== Brief ==
Copy every one of the following rows, reproducing each line character for character.

(Rows in a dataset)
★ ★ ★

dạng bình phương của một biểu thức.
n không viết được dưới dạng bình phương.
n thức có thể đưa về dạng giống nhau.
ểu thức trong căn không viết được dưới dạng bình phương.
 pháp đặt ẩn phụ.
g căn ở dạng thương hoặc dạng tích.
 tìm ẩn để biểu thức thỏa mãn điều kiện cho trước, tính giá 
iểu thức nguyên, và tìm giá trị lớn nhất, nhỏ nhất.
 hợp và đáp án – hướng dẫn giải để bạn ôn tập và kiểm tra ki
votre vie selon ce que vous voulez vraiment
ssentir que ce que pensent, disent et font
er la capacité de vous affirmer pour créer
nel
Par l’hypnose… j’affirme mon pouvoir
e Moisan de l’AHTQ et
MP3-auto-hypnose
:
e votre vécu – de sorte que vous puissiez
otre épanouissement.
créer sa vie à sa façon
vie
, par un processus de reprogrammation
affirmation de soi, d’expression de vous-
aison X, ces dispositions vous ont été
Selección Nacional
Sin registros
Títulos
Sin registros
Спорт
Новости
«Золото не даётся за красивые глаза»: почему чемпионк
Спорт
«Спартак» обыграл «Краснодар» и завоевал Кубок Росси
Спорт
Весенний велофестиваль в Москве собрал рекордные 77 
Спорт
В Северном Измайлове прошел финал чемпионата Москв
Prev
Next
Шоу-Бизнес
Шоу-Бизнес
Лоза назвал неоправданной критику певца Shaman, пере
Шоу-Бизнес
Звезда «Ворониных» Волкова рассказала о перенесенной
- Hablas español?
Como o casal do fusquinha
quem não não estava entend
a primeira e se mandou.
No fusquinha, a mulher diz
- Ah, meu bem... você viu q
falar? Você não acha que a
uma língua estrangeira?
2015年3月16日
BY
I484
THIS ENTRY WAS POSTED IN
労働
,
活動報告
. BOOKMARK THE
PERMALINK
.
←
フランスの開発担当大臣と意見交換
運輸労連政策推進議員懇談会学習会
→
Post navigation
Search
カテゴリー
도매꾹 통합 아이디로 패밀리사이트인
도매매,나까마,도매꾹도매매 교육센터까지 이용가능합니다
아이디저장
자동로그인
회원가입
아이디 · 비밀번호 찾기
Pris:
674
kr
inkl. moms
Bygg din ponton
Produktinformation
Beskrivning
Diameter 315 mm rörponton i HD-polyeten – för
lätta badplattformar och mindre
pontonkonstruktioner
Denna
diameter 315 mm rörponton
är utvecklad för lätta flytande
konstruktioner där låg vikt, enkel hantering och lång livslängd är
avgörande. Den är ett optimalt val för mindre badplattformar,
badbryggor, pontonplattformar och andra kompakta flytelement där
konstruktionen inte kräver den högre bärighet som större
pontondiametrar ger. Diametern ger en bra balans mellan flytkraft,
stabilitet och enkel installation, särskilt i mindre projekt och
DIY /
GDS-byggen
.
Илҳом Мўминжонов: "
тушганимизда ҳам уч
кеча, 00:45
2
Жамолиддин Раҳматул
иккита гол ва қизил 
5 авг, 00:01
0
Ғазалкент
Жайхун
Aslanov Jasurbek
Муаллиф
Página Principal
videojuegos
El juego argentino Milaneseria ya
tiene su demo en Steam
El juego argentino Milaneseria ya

★ ★ ★

== Expected answer ==
dạng bình phương của một biểu thức.
n không viết được dưới dạng bình phương.
n thức có thể đưa về dạng giống nhau.
ểu thức trong căn không viết được dưới dạng bình phương.
 pháp đặt ẩn phụ.
g căn ở dạng thương hoặc dạng tích.
 tìm ẩn để biểu thức thỏa mãn điều kiện cho trước, tính giá 
iểu thức nguyên, và tìm giá trị lớn nhất, nhỏ nhất.
 hợp và đáp án – hướng dẫn giải để bạn ôn tập và kiểm tra ki
votre vie selon ce que vous voulez vraiment
ssentir que ce que pensent, disent et font
er la capacité de vous affirmer pour créer
nel
Par l’hypnose… j’affirme mon pouvoir
e Moisan de l’AHTQ et
MP3-auto-hypnose
:
e votre vécu – de sorte que vous puissiez
otre épanouissement.
créer sa vie à sa façon
vie
, par un processus de reprogrammation
affirmation de soi, d’expression de vous-
aison X, ces dispositions vous ont été
Selección Nacional
Sin registros
Títulos
Sin registros
Спорт
Новости
«Золото не даётся за красивые глаза»: почему чемпионк
Спорт
«Спартак» обыграл «Краснодар» и завоевал Кубок Росси
Спорт
Весенний велофестиваль в Москве собрал рекордные 77 
Спорт
В Северном Измайлове прошел финал чемпионата Москв
Prev
Next
Шоу-Бизнес
Шоу-Бизнес
Лоза назвал неоправданной критику певца Shaman, пере
Шоу-Бизнес
Звезда «Ворониных» Волкова рассказала о перенесенной
- Hablas español?
Como o casal do fusquinha
quem não não estava entend
a primeira e se mandou.
No fusquinha, a mulher diz
- Ah, meu bem... você viu q
falar? Você não acha que a
uma língua estrangeira?
2015年3月16日
BY
I484
THIS ENTRY WAS POSTED IN
労働
,
活動報告
. BOOKMARK THE
PERMALINK
.
←
フランスの開発担当大臣と意見交換
運輸労連政策推進議員懇談会学習会
→
Post navigation
Search
カテゴリー
도매꾹 통합 아이디로 패밀리사이트인
도매매,나까마,도매꾹도매매 교육센터까지 이용가능합니다
아이디저장
자동로그인
회원가입
아이디 · 비밀번호 찾기
Pris:
674
kr
inkl. moms
Bygg din ponton
Produktinformation
Beskrivning
Diameter 315 mm rörponton i HD-polyeten – för
lätta badplattformar och mindre
pontonkonstruktioner
Denna
diameter 315 mm rörponton
är utvecklad för lätta flytande
konstruktioner där låg vikt, enkel hantering och lång livslängd är
avgörande. Den är ett optimalt val för mindre badplattformar,
badbryggor, pontonplattformar och andra kompakta flytelement där
konstruktionen inte kräver den högre bärighet som större
pontondiametrar ger. Diametern ger en bra balans mellan flytkraft,
stabilitet och enkel installation, särskilt i mindre projekt och
DIY /
GDS-byggen
.
Илҳом Мўминжонов: "
тушганимизда ҳам уч
кеча, 00:45
2
Жамолиддин Раҳматул
иккита гол ва қизил 
5 авг, 00:01
0
Ғазалкент
Жайхун
Aslanov Jasurbek
Муаллиф
Página Principal
videojuegos
El juego argentino Milaneseria ya
tiene su demo en Steam
El juego argentino Milaneseria ya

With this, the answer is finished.